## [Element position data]
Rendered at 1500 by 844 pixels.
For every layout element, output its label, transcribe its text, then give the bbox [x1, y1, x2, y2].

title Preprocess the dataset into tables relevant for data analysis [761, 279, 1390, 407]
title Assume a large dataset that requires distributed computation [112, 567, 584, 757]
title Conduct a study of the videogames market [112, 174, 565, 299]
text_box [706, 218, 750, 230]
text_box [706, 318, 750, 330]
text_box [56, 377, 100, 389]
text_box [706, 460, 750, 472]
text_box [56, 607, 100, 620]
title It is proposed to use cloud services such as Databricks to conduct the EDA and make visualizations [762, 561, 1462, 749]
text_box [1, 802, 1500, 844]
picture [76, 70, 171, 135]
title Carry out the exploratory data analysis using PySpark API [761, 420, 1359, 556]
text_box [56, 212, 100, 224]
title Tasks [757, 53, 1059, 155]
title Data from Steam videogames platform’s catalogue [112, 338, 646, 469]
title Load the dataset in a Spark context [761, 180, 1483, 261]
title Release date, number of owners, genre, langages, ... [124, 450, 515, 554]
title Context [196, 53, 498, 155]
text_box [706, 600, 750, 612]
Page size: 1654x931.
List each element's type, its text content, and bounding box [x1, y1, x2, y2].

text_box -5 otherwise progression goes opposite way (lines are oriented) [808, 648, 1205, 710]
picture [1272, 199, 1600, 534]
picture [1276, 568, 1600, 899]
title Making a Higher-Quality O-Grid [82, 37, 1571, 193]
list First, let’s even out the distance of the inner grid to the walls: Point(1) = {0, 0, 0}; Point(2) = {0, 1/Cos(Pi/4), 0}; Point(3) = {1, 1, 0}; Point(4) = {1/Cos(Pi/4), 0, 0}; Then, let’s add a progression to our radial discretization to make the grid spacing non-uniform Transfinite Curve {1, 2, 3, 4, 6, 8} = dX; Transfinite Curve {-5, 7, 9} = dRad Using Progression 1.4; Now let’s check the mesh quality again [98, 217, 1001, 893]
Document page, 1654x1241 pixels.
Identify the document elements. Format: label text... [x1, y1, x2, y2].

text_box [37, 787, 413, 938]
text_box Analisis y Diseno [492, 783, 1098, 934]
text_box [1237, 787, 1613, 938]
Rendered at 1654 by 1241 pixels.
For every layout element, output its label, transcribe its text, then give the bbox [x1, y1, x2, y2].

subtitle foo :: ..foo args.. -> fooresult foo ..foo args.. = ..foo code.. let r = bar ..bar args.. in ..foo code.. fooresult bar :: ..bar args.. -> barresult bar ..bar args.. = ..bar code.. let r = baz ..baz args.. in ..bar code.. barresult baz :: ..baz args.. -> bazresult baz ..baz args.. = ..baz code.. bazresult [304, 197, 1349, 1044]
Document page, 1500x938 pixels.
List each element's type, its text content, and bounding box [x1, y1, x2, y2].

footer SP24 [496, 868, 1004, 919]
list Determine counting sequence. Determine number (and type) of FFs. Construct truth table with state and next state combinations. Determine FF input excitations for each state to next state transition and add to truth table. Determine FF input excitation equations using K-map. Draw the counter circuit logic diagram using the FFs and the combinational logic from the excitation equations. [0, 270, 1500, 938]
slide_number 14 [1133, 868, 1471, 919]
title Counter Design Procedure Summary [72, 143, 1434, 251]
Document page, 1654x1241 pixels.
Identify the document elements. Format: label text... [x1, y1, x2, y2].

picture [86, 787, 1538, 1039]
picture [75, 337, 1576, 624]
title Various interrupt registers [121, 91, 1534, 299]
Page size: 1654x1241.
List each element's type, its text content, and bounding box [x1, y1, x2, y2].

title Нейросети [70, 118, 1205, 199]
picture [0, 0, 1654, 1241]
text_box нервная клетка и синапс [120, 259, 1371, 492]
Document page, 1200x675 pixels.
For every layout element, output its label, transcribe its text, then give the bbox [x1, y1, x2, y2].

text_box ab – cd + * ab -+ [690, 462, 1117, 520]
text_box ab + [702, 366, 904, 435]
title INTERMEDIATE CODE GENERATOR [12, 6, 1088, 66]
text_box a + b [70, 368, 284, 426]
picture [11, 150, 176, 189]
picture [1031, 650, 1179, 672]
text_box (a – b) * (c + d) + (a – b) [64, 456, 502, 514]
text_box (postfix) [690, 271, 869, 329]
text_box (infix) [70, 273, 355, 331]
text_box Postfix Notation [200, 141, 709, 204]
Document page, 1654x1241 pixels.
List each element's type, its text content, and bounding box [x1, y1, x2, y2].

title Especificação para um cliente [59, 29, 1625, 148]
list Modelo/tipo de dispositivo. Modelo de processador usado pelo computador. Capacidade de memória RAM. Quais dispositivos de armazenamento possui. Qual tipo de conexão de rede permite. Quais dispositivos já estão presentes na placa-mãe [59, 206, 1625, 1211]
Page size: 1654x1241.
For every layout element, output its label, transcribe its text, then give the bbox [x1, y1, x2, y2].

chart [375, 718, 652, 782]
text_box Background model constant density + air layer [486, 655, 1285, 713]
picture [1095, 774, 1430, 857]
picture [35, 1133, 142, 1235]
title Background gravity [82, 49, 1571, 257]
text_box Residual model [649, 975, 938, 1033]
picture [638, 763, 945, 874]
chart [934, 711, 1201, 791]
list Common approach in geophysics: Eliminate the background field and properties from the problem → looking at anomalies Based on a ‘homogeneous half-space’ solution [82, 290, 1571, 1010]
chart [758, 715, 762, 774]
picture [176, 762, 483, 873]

## [OBJECTIVE]
Rewrite the part of the records that runs from their start through the line containing "text_box [706, 600, 750, 612]", putting "page element" in place of "layout element" and leaving everything else the same.

## [SOLUTION TO THE EXERCISE]
Rendered at 1500 by 844 pixels.
For every page element, output its label, transcribe its text, then give the bbox [x1, y1, x2, y2].

title Preprocess the dataset into tables relevant for data analysis [761, 279, 1390, 407]
title Assume a large dataset that requires distributed computation [112, 567, 584, 757]
title Conduct a study of the videogames market [112, 174, 565, 299]
text_box [706, 218, 750, 230]
text_box [706, 318, 750, 330]
text_box [56, 377, 100, 389]
text_box [706, 460, 750, 472]
text_box [56, 607, 100, 620]
title It is proposed to use cloud services such as Databricks to conduct the EDA and make visualizations [762, 561, 1462, 749]
text_box [1, 802, 1500, 844]
picture [76, 70, 171, 135]
title Carry out the exploratory data analysis using PySpark API [761, 420, 1359, 556]
text_box [56, 212, 100, 224]
title Tasks [757, 53, 1059, 155]
title Data from Steam videogames platform’s catalogue [112, 338, 646, 469]
title Load the dataset in a Spark context [761, 180, 1483, 261]
title Release date, number of owners, genre, langages, ... [124, 450, 515, 554]
title Context [196, 53, 498, 155]
text_box [706, 600, 750, 612]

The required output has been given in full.